Modular classrooms and phasing: after community feedback the team removed modular classrooms from most options. The change reduces some categorical costs (modular classrooms are not MSBA-reimbursable) but typically lengthens the construction schedule because the project must phase permanent replacement space rather than move programs into temporary modular buildings. Presenters described phased sequencing that would bring key spaces (pool, gym, northern addition with CTE and academic spaces) online earlier, with later phases demolishing and replacing remaining wings.

Fields and site logistics: the team said Edgerly Field and other open spaces will likely be used early in construction for geothermal wells, staging, or temporary parking, and therefore may be unavailable for school or community use for an extended period; exact timing depends on land-counsel review of deed restrictions and the construction manager's sequencing. Several residents urged preserving or adding on-site stadium/track/field inventory (including a field-over-parking option) for equity and to reduce reliance on off-site venues.

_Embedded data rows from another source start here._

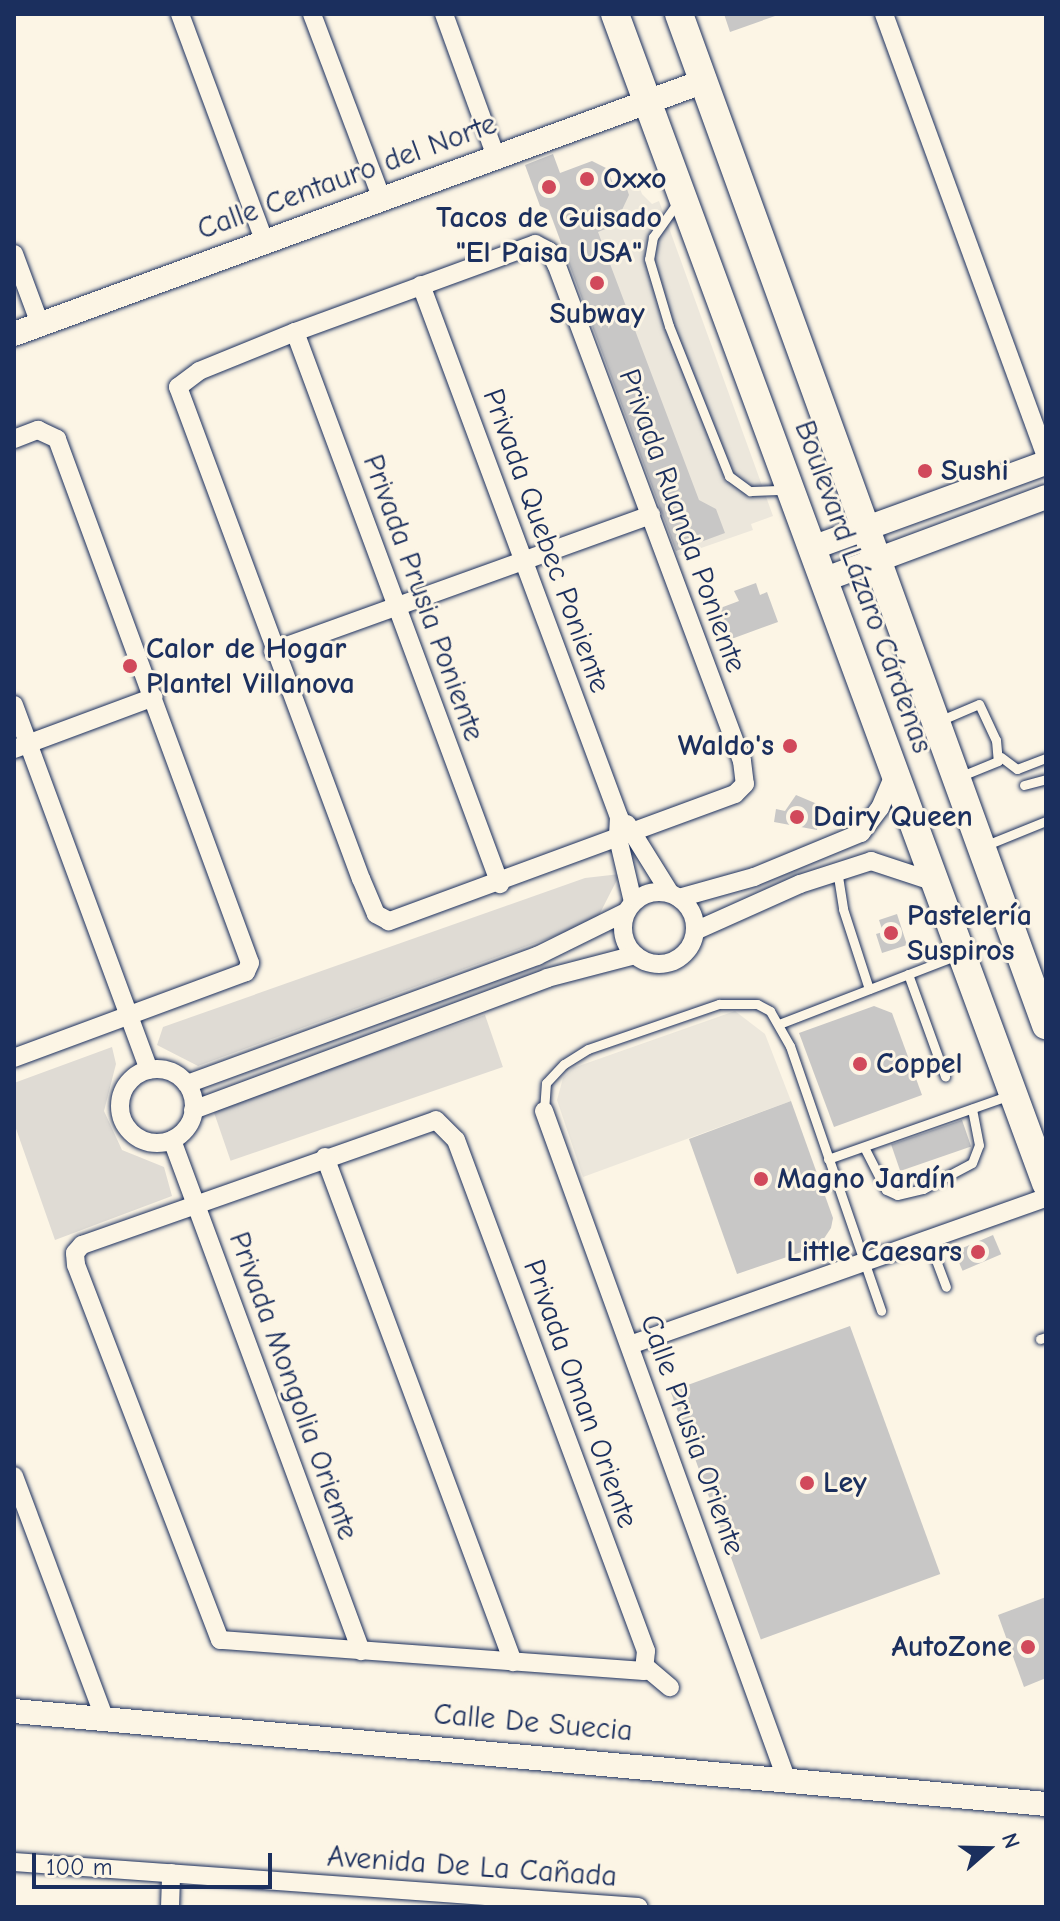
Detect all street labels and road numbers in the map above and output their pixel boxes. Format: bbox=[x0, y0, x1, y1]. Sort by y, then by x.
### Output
street label: Calle Centauro del Norte bbox=[193, 106, 501, 248]
street label: Privada Ruanda Poniente bbox=[610, 364, 754, 678]
street label: Privada Quebec Poniente bbox=[474, 384, 618, 698]
street label: Boulevard Lázaro Cárdenas bbox=[786, 416, 940, 758]
street label: Privada Prusia Poniente bbox=[354, 450, 492, 746]
street label: Privada Mongolia Oriente bbox=[221, 1227, 365, 1545]
street label: Privada Oman Oriente bbox=[515, 1255, 645, 1533]
street label: Calle Prusia Oriente bbox=[632, 1310, 752, 1560]
street label: Calle De Suecia bbox=[432, 1696, 634, 1750]
street label: Avenida De La Cañada bbox=[326, 1839, 618, 1895]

Programs housed at the high school: district leaders noted the building currently contains non-high-school programs (Medford Family Network, Kids Corner, the district welcome/registration center, municipal daycare and other wraparound services, and a therapeutic day program). The MSBA statement of interest contemplated keeping those programs on site, but the modeled high-school-only option would require the district to identify relocation sites and estimate the relocation or operating costs; presenters said that analysis is ongoing and not included in the high-school-only cost line.

Construction manager and cost certainty: the team expects to engage a construction manager in the fall (target: October) to finalize phasing, staging, and more detailed cost estimates. Current cost figures shown to the committee are escalated to the expected start of construction (roughly 2028) using standard industry escalation assumptions.

Representative quotes:
"This is a big project. Schools cost a lot of money. Every day that we wait is another day where we're escalating cost," Stan Graham said.
"We removed the modulars because the community told us they were undesirable, but removing modulars extends schedule and changes phasing," Jen Carlson said.

What's next: the team asked residents to submit feedback by the end of day Friday via the QR code or voice-and-vision cards; that input will be tabulated for the School Building Committee ahead of the June 10 meeting. After the SBC selects a preferred option and the district submits the Preferred Schematic Report to the MSBA, the MSBA review and board approvals will define the district's final grant participation and the schedule into schematic design and construction.

The forum closed with an invitation to view display boards and models in the lobby and to use the survey to register a preferred alternative. The project team emphasized that specific program-relocation costs and exact field-return schedules will be defined after further study with the construction manager and land counsel.